**Records for processing:**
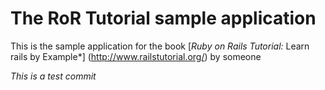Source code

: # The RoR Tutorial sample application 

This is the sample application for the book
[*Ruby on Rails Tutorial:* Learn rails by Example*] (http://www.railstutorial.org/)
by someone

*This is a test commit*


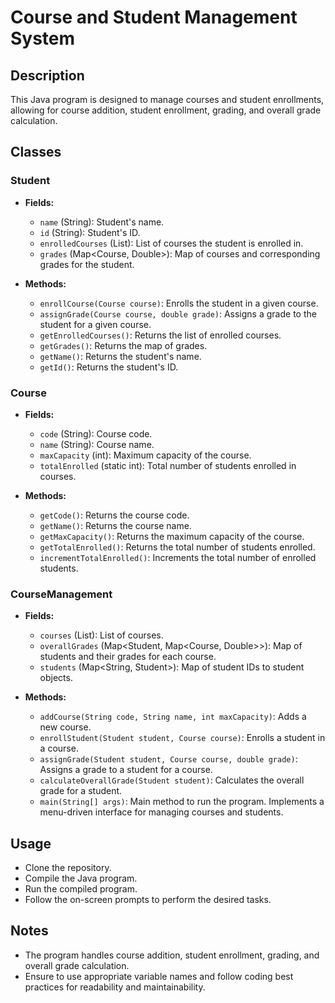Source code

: # Course and Student Management System

## Description

This Java program is designed to manage courses and student enrollments, allowing for course addition, student enrollment, grading, and overall grade calculation.

## Classes

### Student

- **Fields:**
    - `name` (String): Student's name.
    - `id` (String): Student's ID.
    - `enrolledCourses` (List<Course>): List of courses the student is enrolled in.
    - `grades` (Map<Course, Double>): Map of courses and corresponding grades for the student.

- **Methods:**
    - `enrollCourse(Course course)`: Enrolls the student in a given course.
    - `assignGrade(Course course, double grade)`: Assigns a grade to the student for a given course.
    - `getEnrolledCourses()`: Returns the list of enrolled courses.
    - `getGrades()`: Returns the map of grades.
    - `getName()`: Returns the student's name.
    - `getId()`: Returns the student's ID.

### Course

- **Fields:**
    - `code` (String): Course code.
    - `name` (String): Course name.
    - `maxCapacity` (int): Maximum capacity of the course.
    - `totalEnrolled` (static int): Total number of students enrolled in courses.

- **Methods:**
    - `getCode()`: Returns the course code.
    - `getName()`: Returns the course name.
    - `getMaxCapacity()`: Returns the maximum capacity of the course.
    - `getTotalEnrolled()`: Returns the total number of students enrolled.
    - `incrementTotalEnrolled()`: Increments the total number of enrolled students.

### CourseManagement

- **Fields:**
    - `courses` (List<Course>): List of courses.
    - `overallGrades` (Map<Student, Map<Course, Double>>): Map of students and their grades for each course.
    - `students` (Map<String, Student>): Map of student IDs to student objects.

- **Methods:**
    - `addCourse(String code, String name, int maxCapacity)`: Adds a new course.
    - `enrollStudent(Student student, Course course)`: Enrolls a student in a course.
    - `assignGrade(Student student, Course course, double grade)`: Assigns a grade to a student for a course.
    - `calculateOverallGrade(Student student)`: Calculates the overall grade for a student.
    - `main(String[] args)`: Main method to run the program. Implements a menu-driven interface for managing courses and students.

## Usage

- Clone the repository.
- Compile the Java program.
- Run the compiled program.
- Follow the on-screen prompts to perform the desired tasks.

## Notes

- The program handles course addition, student enrollment, grading, and overall grade calculation.
- Ensure to use appropriate variable names and follow coding best practices for readability and maintainability.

**Prompt:** Up to and including the line that holds "is enrolled in.", restate word for word each line of the records from their start, and only those lines, leaving out the pictures.

**Output of the exercise:**
Source code

: # The RoR Tutorial sample application 

This is the sample application for the book
[*Ruby on Rails Tutorial:* Learn rails by Example*] (http://www.railstutorial.org/)
by someone

*This is a test commit*


Source code

: # Course and Student Management System

## Description

This Java program is designed to manage courses and student enrollments, allowing for course addition, student enrollment, grading, and overall grade calculation.

## Classes

### Student

- **Fields:**
    - `name` (String): Student's name.
    - `id` (String): Student's ID.
    - `enrolledCourses` (List<Course>): List of courses the student is enrolled in.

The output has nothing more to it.